··· Data listing ···
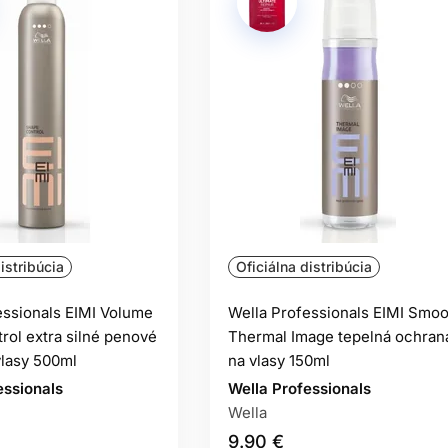
istribúcia
Oficiálna distribúcia
essionals EIMI Volume
Wella Professionals EIMI Smoo
rol extra silné penové
Thermal Image tepelná ochran
vlasy 500ml
na vlasy 150ml
essionals
Wella Professionals
Wella
9.90 €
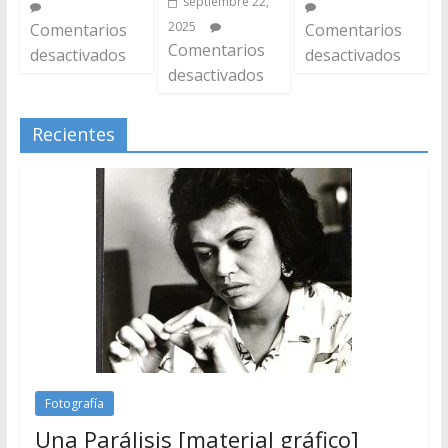
septiembre 22,
2025
Comentarios
Comentarios
Comentarios
desactivados
desactivados
desactivados
Recientes
Fotografía
Una Parálisis [material gráfico]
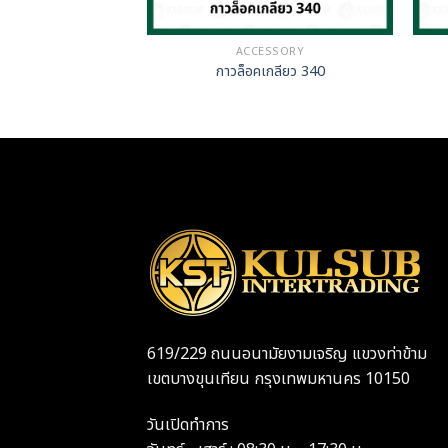
ESSORY
ACCESSORY
กตอก รู
กาวล็อคเกลียว 340
619/229 ถนนอนามัยงามเจริญ แขวงท่าข้าม
เขตบางขุนเทียน กรุงเทพมหานคร 10150
วันเปิดทำการ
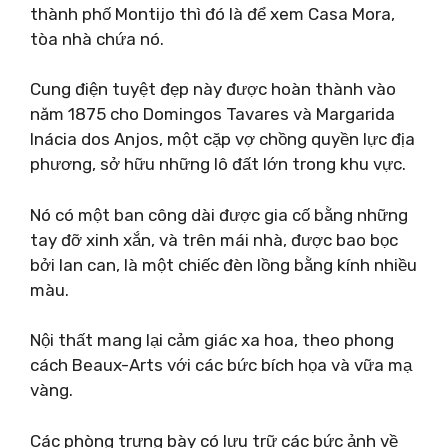
thành phố Montijo thì đó là để xem Casa Mora,
tòa nhà chứa nó.
Cung điện tuyệt đẹp này được hoàn thành vào
năm 1875 cho Domingos Tavares và Margarida
Inácia dos Anjos, một cặp vợ chồng quyền lực địa
phương, sở hữu những lô đất lớn trong khu vực.
Nó có một ban công dài được gia cố bằng những
tay đỡ xinh xắn, và trên mái nhà, được bao bọc
bởi lan can, là một chiếc đèn lồng bằng kính nhiều
màu.
Nội thất mang lại cảm giác xa hoa, theo phong
cách Beaux-Arts với các bức bích họa và vữa mạ
vàng.
Các phòng trưng bày có lưu trữ các bức ảnh về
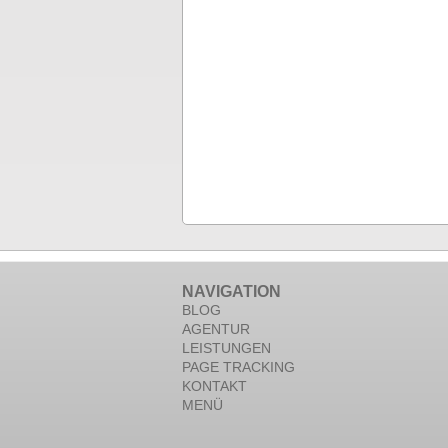
NAVIGATION
BLOG
AGENTUR
LEISTUNGEN
PAGE TRACKING
KONTAKT
MENÜ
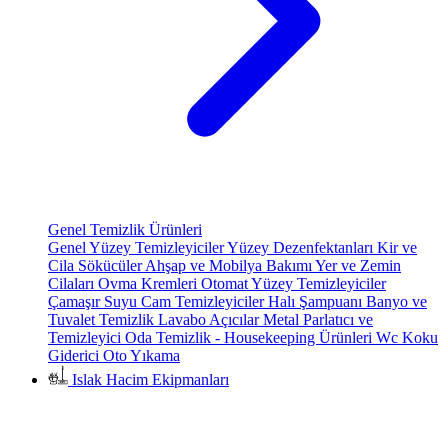
Genel Temizlik Ürünleri
Genel Yüzey Temizleyiciler
Yüzey Dezenfektanları
Kir ve
Cila Sökücüler
Ahşap ve Mobilya Bakımı
Yer ve Zemin
Cilaları
Ovma Kremleri
Otomat Yüzey Temizleyiciler
Çamaşır Suyu
Cam Temizleyiciler
Halı Şampuanı
Banyo ve
Tuvalet Temizlik
Lavabo Açıcılar
Metal Parlatıcı ve
Temizleyici
Oda Temizlik - Housekeeping Ürünleri
Wc Koku
Giderici
Oto Yıkama
Islak Hacim Ekipmanları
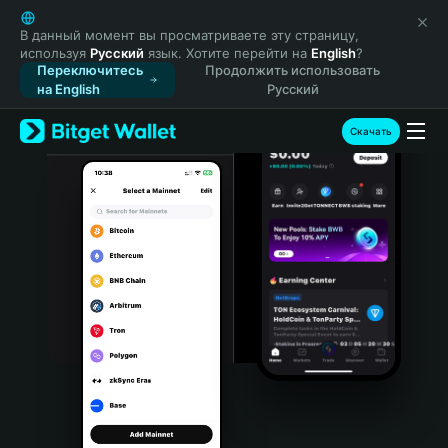
English
日本語
В данный момент вы просматриваете эту страницу,
используя
Русский
язык. Хотите перейти на
English
?
Tiếng Việt
Переключитесь
Продолжить использовать
Русский
на English
Русский
Español (Latinoamérica)
Türkçe
Скачать
Italiano
Français
Deutsch
简体中文
繁體中文
Português (Portugal)
Bahasa Indonesia
ภาษาไทย
हिन्दी
বাংলা
Español
Português (Brasil)
Español (Argentina)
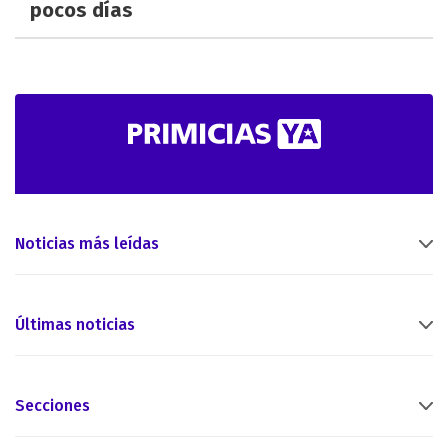
pocos días
Noticias más leídas
Últimas noticias
Secciones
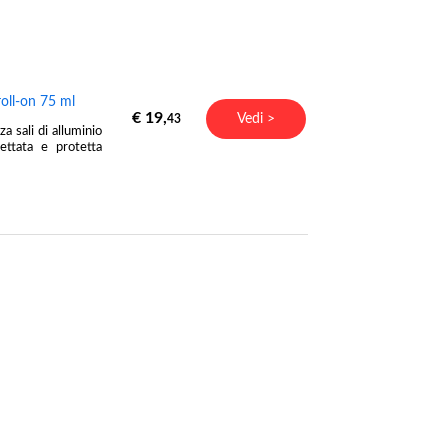
oll-on 75 ml
€ 19,
Vedi >
43
 sali di alluminio
ettata e protetta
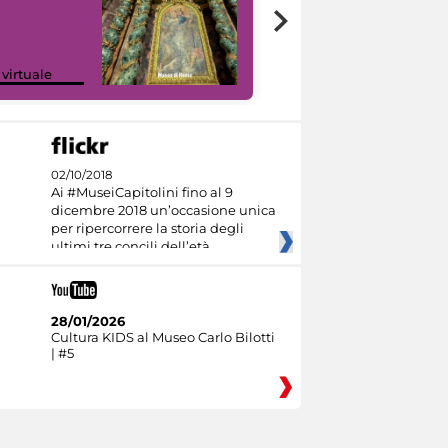
Google Arts &
 virtuale
Culture
02/10/2018
Ai #MuseiCapitolini fino al 9
dicembre 2018 un’occasione unica
per ripercorrere la storia degli
ultimi tre concili dell’età
28/01/2026
Cultura KIDS al Museo Carlo Bilotti
| #5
···
Reproduce each line above that contains "Genel".

● Task response
Genel Temizlik Ürünleri
Genel Yüzey Temizleyiciler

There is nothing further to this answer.